• _SOURCE DATA_:
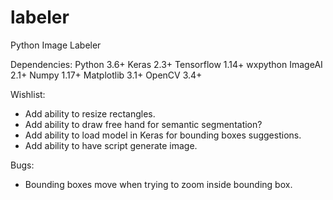 # labeler
Python Image Labeler


Dependencies:
	Python		3.6+
	Keras 		2.3+
	Tensorflow 	1.14+
	wxpython
	ImageAI 	2.1+
	Numpy 		1.17+
	Matplotlib 	3.1+
	OpenCV 		3.4+

Wishlist: 

   * Add ability to resize rectangles.
   * Add ability to draw free hand for semantic segmentation?
   * Add ability to load model in Keras for bounding boxes suggestions.
   * Add ability to have script generate image.

Bugs:
   * Bounding boxes move when trying to zoom inside bounding box.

• _TASK TO COMPLETE_: A word-for-word copy of the records above is needed, pictures excluded.

• _ANSWER TO THIS PROBLEM_:
 # labeler
Python Image Labeler


Dependencies:
	Python		3.6+
	Keras 		2.3+
	Tensorflow 	1.14+
	wxpython
	ImageAI 	2.1+
	Numpy 		1.17+
	Matplotlib 	3.1+
	OpenCV 		3.4+

Wishlist: 

   * Add ability to resize rectangles.
   * Add ability to draw free hand for semantic segmentation?
   * Add ability to load model in Keras for bounding boxes suggestions.
   * Add ability to have script generate image.

Bugs:
   * Bounding boxes move when trying to zoom inside bounding box.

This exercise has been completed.